Decay-accelerating factor (DAF/CD55) is one of the complement regulatory proteins that protect host cells from damage by autologous complement. Deficiency in DAF1 can exacerbate development of various autoimmune diseases, and this effect may occur because the factor limits T-cell hyperresponsiveness. Some research has suggested that the lack of DAF1 aggravates murine autoimmune disease in a complement-dependent manner, but other results have shown that activation of human T cells by DAF can be complement independent. The contribution of the interaction between DAF1 and complement to lymphocyte activation, cytokine expression, and antibody production in mice that are not DAF1 deficient remains to be determined.

In mercury-induced autoimmunity in mice, we found that an accumulation of CD44^high DAF1^low CD4⁺ T cells is associated with the development of autoimmunity. In recent studies, we used cobra venom factor to show that complement depletion does not affect the accumulation of activated CD4⁺ T cells, elevation of splenic IL-4 expression, or production of autoantibodies in this model. In addition, neither the accumulation of CD44^high DAF1^low CD4⁺ T cells nor the downregulation of DAF1 expression on CD4⁺ T cells was influenced by a lack of complement. These observations indicate that reduction of DAF1 on CD4⁺ T cells does not enhance the contribution of complement to T-cell activation and autoantibody production during development of autoimmunity.

Gold-induced Autoimmune and Immunostimulatory Responses in Mice

Natrium aurothiomaleate (GSTM) is a useful drug in patients with rheumatism, but many patients treated with GSTM experience a variety of immune-mediated adverse effects. We used a mouse model to study the effects of GSTM on the immune system, including induction of systemic autoimmunity. Mice were given weekly intramuscular injections of GSTM or equimolar amounts of sodium thiomaleate (controls). The effects of treatment on lymphocyte subpopulations were determined by using flow cytometry. Humoral autoimmunity was measured by using indirect immunofluorescence and immunoblotting, and deposition of immunoglobulin and C3 was used to assess immunopathologic changes.

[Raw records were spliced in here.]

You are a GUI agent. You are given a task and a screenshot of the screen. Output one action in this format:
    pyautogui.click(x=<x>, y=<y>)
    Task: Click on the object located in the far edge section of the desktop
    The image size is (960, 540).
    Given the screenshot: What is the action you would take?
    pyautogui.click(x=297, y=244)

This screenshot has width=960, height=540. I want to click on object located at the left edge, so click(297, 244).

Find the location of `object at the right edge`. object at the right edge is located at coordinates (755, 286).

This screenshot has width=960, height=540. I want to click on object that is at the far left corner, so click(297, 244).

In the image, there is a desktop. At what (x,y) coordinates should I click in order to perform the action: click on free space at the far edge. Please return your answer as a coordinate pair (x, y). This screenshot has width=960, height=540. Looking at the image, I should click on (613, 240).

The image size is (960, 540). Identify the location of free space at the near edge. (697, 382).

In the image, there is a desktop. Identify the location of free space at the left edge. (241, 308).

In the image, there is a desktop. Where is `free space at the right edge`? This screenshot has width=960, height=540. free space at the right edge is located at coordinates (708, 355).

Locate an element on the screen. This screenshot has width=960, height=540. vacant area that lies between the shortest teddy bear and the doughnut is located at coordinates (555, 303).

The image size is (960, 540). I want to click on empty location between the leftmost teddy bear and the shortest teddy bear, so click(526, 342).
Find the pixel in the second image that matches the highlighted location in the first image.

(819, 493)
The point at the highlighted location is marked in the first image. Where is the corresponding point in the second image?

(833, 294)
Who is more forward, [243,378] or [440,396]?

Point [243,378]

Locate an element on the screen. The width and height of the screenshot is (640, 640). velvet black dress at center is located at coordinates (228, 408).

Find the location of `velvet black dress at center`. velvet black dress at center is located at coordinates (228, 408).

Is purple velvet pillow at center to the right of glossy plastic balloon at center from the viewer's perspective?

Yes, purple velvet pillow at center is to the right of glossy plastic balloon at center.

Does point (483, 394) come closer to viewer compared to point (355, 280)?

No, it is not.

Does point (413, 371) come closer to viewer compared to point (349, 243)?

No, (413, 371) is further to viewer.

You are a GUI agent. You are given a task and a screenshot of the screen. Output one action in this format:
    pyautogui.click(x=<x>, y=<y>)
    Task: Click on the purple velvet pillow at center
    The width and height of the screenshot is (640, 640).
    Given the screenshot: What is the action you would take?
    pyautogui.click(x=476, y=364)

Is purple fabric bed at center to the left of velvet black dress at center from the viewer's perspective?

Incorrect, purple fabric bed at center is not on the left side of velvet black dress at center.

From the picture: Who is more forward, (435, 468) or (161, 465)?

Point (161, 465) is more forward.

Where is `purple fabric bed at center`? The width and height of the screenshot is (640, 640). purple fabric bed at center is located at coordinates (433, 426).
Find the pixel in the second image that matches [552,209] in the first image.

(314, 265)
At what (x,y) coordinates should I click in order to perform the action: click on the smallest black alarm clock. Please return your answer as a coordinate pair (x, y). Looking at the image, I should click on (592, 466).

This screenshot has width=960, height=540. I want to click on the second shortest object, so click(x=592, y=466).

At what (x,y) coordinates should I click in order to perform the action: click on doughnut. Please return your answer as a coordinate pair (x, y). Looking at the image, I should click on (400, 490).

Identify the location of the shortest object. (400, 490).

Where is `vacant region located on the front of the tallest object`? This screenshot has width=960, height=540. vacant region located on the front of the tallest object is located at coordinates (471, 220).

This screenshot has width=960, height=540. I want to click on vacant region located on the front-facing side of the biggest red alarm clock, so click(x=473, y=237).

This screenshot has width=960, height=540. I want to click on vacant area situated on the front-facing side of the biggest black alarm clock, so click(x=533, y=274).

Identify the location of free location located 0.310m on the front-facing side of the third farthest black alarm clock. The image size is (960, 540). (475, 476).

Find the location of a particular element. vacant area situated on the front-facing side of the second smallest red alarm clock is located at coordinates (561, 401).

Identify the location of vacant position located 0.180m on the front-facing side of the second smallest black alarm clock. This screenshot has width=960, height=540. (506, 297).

We found that GSTM stimulated the immune system, causing strain-dependent lymphoproliferation and autoimmunity, including an MHC-restricted autoantibody response against the nucleolar protein fibrillarin. The drug did not cause deposition of immunoglobulin G in the glomeruli or vessel walls, but it did have a strong B cell–stimulating effect, including both type 1 and type 2 T helper cell–dependent isotypes. All of these autoimmune and immunostimulatory responses depended on the MHC genotype, suggesting a strong genetic link for the major adverse immune reactions associated with GSTM treatment.

Publications

Cauvi, D.M., Cauvi, G., Pollard, K.M. Reduced expression of decay-accelerating factor 1 in CD4⁺ T cells in murine systemic autoimmune disease. Arthritis Rheum. 56:1934, 2007.

Havarinasab, S., Johansson, U., Pollard, K.M., Hultman, P. Gold causes genetically determined autoimmune and immunostimulatory responses in mice. Clin. Exp. Immunol., in press.

Pollard, K.M., Hultman, P. Fibrillarin autoantibodies. In: Textbook of Autoantibodies. Shoenfeld, Y., Gershwin, M.E., Meroni, P.-L. (Eds.). Elsevier, Philadelphia, 2007, p. 317.